1. **MP3 only, always.** WAV/AAC/OGG/FLAC/M4A all fail silently. No error message.
2. **15 seconds max per clip. Sweet spot is 3–8 s.** Sync quality drops after 10 s.
3. **Multi-character lip-sync is officially unsolved.** ByteDance said so. Use compositing.
4. **The model treats audio as reference, not playback.** Use timestamp anchoring if you need exact audio preserved.
5. **Clean audio = better sync.** Noisy source degrades phoneme recognition significantly.
6. **Slow the speech.** Slightly slower than natural pace improves sync accuracy.
7. **Remove head motion tokens.** "Nodding", "turning" compete with the lip engine.
8. **Voice clone is suspended** (Feb 2026). Use external TTS instead.

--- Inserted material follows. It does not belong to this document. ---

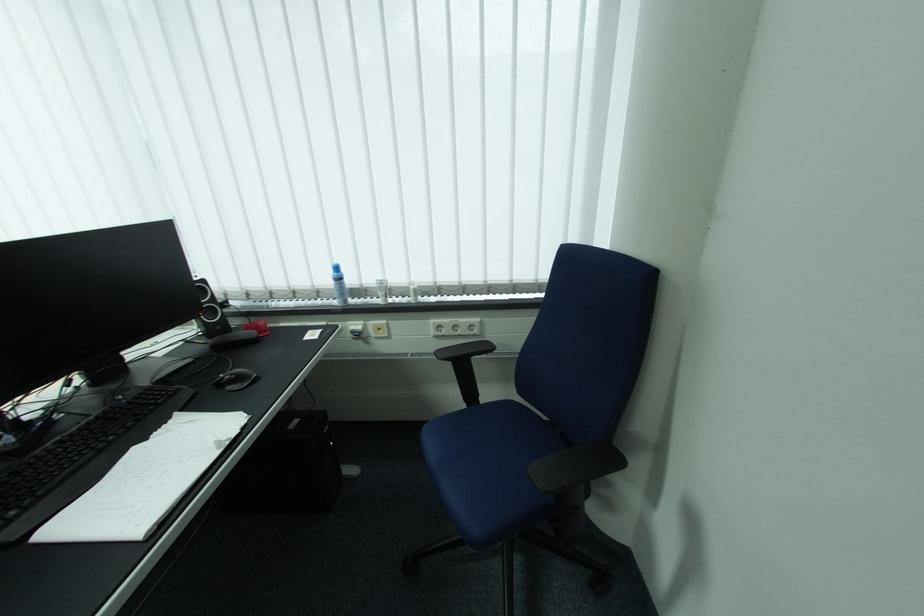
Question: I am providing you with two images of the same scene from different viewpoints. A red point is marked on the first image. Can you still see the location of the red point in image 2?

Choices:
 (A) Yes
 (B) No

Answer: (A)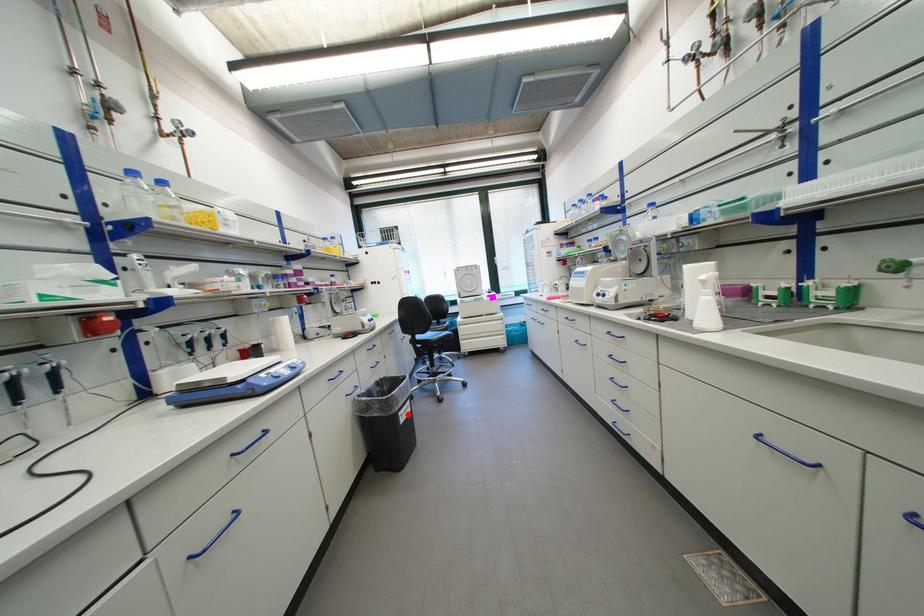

9. **Real face uploads are blocked** (Feb 2026). Use AI-generated character art.
10. **Beat-sync and dialogue are mutually exclusive** in one prompt.

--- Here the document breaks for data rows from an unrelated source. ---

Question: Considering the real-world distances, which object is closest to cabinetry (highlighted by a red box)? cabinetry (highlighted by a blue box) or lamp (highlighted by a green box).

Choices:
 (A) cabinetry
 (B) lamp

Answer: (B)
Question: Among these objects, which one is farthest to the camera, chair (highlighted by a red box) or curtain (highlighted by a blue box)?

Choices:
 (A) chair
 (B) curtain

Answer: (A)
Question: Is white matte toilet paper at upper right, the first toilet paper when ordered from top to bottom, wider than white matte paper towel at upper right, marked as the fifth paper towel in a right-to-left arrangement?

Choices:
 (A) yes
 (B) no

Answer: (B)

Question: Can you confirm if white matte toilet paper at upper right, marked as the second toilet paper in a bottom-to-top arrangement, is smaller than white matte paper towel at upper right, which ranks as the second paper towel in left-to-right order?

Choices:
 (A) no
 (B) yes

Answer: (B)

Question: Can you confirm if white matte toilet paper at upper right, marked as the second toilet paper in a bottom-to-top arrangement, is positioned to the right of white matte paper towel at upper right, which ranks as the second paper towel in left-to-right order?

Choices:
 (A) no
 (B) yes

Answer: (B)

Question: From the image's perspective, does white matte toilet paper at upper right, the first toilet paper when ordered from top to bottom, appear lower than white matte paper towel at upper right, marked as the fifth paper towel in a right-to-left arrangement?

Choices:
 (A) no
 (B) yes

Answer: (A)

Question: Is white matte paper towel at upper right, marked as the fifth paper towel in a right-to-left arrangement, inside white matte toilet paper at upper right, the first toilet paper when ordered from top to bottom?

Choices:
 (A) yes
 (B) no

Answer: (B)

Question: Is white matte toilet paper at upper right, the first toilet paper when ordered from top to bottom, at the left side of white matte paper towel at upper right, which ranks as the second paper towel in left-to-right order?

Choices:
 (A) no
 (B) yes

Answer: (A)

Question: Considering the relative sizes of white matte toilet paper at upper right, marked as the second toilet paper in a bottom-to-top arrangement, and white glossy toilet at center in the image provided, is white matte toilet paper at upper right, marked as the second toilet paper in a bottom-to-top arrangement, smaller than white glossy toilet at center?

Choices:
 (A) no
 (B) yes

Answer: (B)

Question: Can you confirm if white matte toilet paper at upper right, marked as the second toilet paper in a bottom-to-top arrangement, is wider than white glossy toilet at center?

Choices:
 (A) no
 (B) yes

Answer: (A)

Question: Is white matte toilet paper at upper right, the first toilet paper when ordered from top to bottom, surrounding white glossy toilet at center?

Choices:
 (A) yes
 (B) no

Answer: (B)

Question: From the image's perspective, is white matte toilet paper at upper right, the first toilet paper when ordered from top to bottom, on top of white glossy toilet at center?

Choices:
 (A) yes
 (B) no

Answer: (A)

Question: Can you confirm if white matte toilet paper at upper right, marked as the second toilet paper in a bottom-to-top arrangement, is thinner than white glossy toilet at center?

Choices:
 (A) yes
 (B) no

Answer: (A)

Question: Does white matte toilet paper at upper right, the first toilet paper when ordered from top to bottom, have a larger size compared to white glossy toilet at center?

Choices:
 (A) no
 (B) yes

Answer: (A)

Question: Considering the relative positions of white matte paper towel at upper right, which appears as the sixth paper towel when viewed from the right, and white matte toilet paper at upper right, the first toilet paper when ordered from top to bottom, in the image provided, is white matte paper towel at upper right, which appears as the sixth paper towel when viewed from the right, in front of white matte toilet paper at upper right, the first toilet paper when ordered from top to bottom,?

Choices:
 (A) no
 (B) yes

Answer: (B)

11. **Shorter segments = better sync.** Split long dialogue at natural pauses, not arbitrary cuts.
12. **Maintain consistent framing/lighting across segments** so stitched clips cut invisibly.
13. **Occasional audio distortion is a known bug.** Regenerate if it occurs.
14. **Master/Quick/Standard modes do not exist in Seedance 2.0.** Those belong to the separate Jimeng Digital Human (OmniHuman-1) tool.